疾患と検査値の推移
全身性エリテマトーデスの診療における臨床検査の意義
池田 啓
1
1千葉大学医学部アレルギー・膠原病内科
pp.1348-1353
発行日 2007年11月1日
Published Date 2007/11/1
DOI https://doi.org/10.11477/mf.1543101908
- 有料閲覧
- 文献概要
- 1ページ目
- 参考文献
はじめに
全身性エリテマトーデス(systemic lupus erythematosus,SLE)は多様な症状および臓器病変を特徴とする全身性自己免疫性疾患である.わが国では人口10万人に対して7~8人の発症率であり,10代後半より40代の女性に好発する.病因は明らかではないが,複数の遺伝的素因にさまざまな要因(日光,ウイルス感染,ホルモン,ストレス,薬剤など)が加わり発症すると考えられている.近年型インターフェロンとSLEの病態とのかかわりが明らかにされ1~3),複雑なSLEの病態が徐々に解明されつつある.

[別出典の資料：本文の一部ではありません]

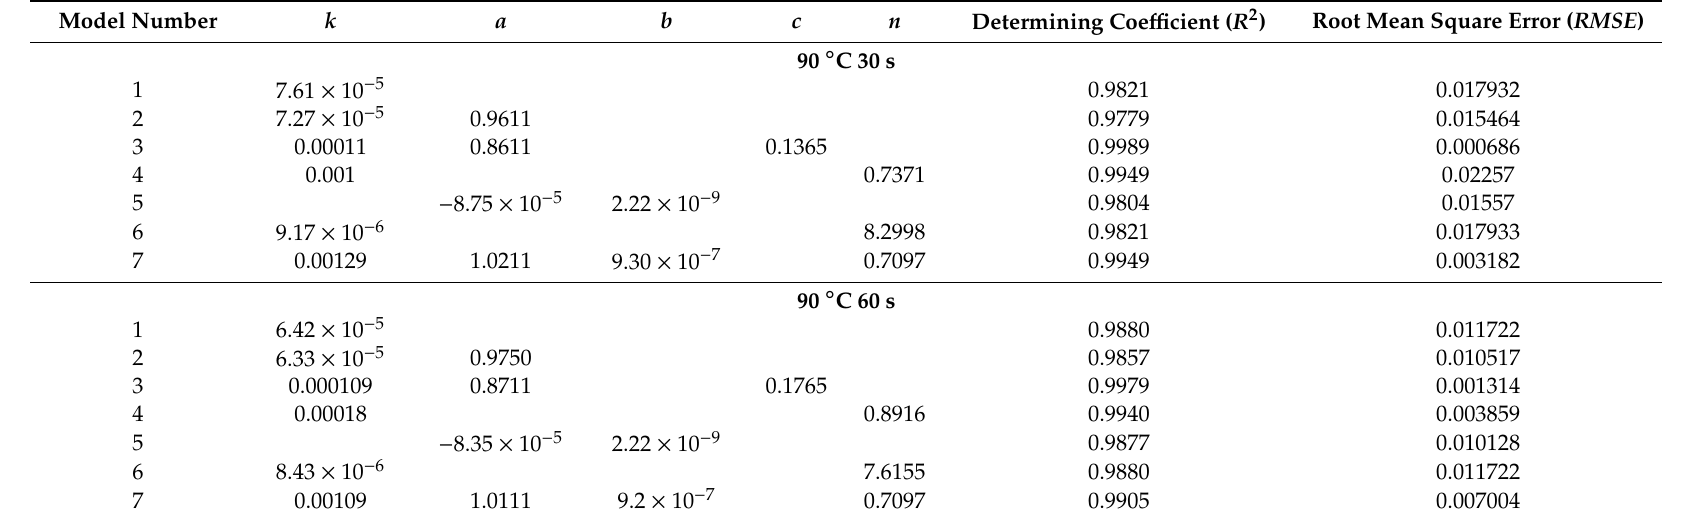
Table 4. Curve fitting criteria for various mathematical models and parameters for blanched and unblanched pomegranate arils cv.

SLEの発症様式および臓器病変は多岐にわたり,症状は無症候性のものから痙攣といった劇的な発症様式をとるものまで,臓器病変は特異病変を示さず発熱などの全身症状のみのものから急速に多臓器不全をきたすものまでさまざまである.典型例では発熱,惓怠感といった全身症状に加え,皮膚,粘膜,関節症状を呈し,好発する臓器病変としては血液,腎,中枢神経,漿膜などが挙げられる.迅速な診断および適切な治療を行うためには,これらの多彩な病態の把握が必要であり,そのためには詳細な問診,身体所見に加えてさまざまな他覚的検査を組み合わせることが重要である.免疫異常がその病態に大きくかかわっているSLEでは,特に適切な血液検査の施行が診断に必須であり,また治療による修飾,感染症などの合併症を除外し,その病勢を正確に評価するためには,経時的な血液尿検査の施行,解読が必要とされる.